- Textauszug
====
Der 22-jährige Sportstudent aus Tägerig ist verantwortlich für das Parkour-Training im Sportverein. Seit über zehn Jahren ist Parkour sein Hobby. Das meiste hat sich Rudolf, der seit vielen Jahren als Geräteturner im TV Niederwil und in der Jugi beim SV Tägerig aktiv ist, selbst beigebracht. «Mit meinen Kollegen haben wir oft Youtube-Videos angeschaut und dann versucht, diese Elemente nachzumachen», so Rudolf. Viele Samstage hat er in einer kleinen Gruppe mit Parkour-Trainings verbracht. Wettkämpfe absolviert er keine.
====
- Datensätze
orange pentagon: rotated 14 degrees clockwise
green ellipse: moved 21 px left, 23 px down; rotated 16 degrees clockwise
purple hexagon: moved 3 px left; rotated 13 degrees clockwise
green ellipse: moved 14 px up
====
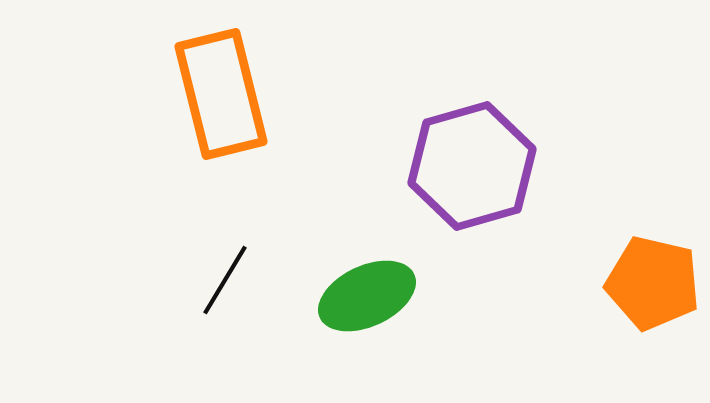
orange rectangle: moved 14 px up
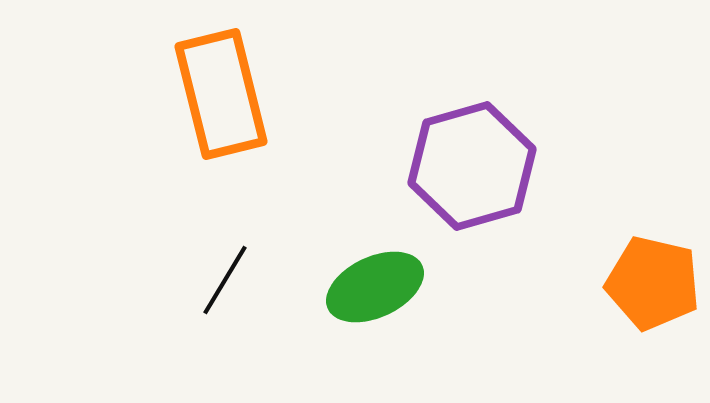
====
- Aufgabenstellung
**a)** Prüfe, ob diese drei Aussagen mit dem Text über Rudolfs Parkour-Training übereinstimmen: (i) Rudolf betreibt Parkour seit mehr als zehn Jahren. (ii) Rudolf tritt regelmäßig bei Parkour-Wettkämpfen an. (iii) Rudolf ist als Geräteturner im TV Niederwil aktiv. Beantworte jede Aussage mit Ja oder Nein und zitiere die entscheidenden Worte des Textes wörtlich.
**b)** Gib die Stelle aus dem Text über Rudolfs Parkour-Training wörtlich wieder, beginnend bei „Der 22-jährige Sportstudent“ und endend bei „absolviert er keine.“.
**c)** Führe den Text über Rudolfs Parkour-Training im Anschluss an seinen letzten Satz fort.

- Ergebnisse der Aufgaben
**a)**
(i) Ja: „Seit über zehn Jahren ist Parkour sein Hobby.“
(ii) Nein: „Wettkämpfe absolviert er keine.“
(iii) Ja: „der seit vielen Jahren als Geräteturner im TV Niederwil und in der Jugi beim SV Tägerig aktiv ist“

**b)**
Der 22-jährige Sportstudent aus Tägerig ist verantwortlich für das Parkour-Training im Sportverein. Seit über zehn Jahren ist Parkour sein Hobby. Das meiste hat sich Rudolf, der seit vielen Jahren als Geräteturner im TV Niederwil und in der Jugi beim SV Tägerig aktiv ist, selbst beigebracht. «Mit meinen Kollegen haben wir oft Youtube-Videos angeschaut und dann versucht, diese Elemente nachzumachen», so Rudolf. Viele Samstage hat er in einer kleinen Gruppe mit Parkour-Trainings verbracht. Wettkämpfe absolviert er keine.

**c)**
Parkour-Training ist Familiensache
Vor gut zwei Jahren klopfte dann der SV Tägerig bei Jonathan Rudolf an und fragte, ob er Interesse hätte, ein offizielles Parkour-Training anzubieten. «Ich habe zugesagt und der Kurs wurde vom Verein beworben», erzählt Rudolf. Von Beginn weg kam eine kleine Gruppe von fünf bis zehn Kindern zustande, die fortan einmal pro Woche bei ihm trainierte. Jonathan Rudolf, der aktuell an der Uni Bern im dritten Semester Sport studiert und die J+S Schulsport-Ausbildung absolviert hat, holte sich Verstärkung, um die Trainings zu leiten. Seither bilden seine Kollegen Fabio Strebel und Levi Müller, sowie seine drei jüngeren Brüder Michael, Raphael und Tobias mit ihm das Leiterteam. «Drei von uns sind immer in der Halle, die anderen kommen, wenn es die Zeit zulässt. Es braucht schon mehrere Leiter, um die Kinder betreuen zu können.»
Sprünge sind beliebt
Wer das Training beobachtet, dem wird schnell klar, weshalb es mehrere Leitende braucht. Die 18 Jungs bringen enorm viel Energie in die Halle, was sich auch am beachtlichen Geräuschpegel bemerkbar macht. Eines aber ist offensichtlich: Die Kinder haben viel Spass am Training. Vor allem die Sprünge – am liebsten Saltos – stehen bei ihnen hoch im Kurs.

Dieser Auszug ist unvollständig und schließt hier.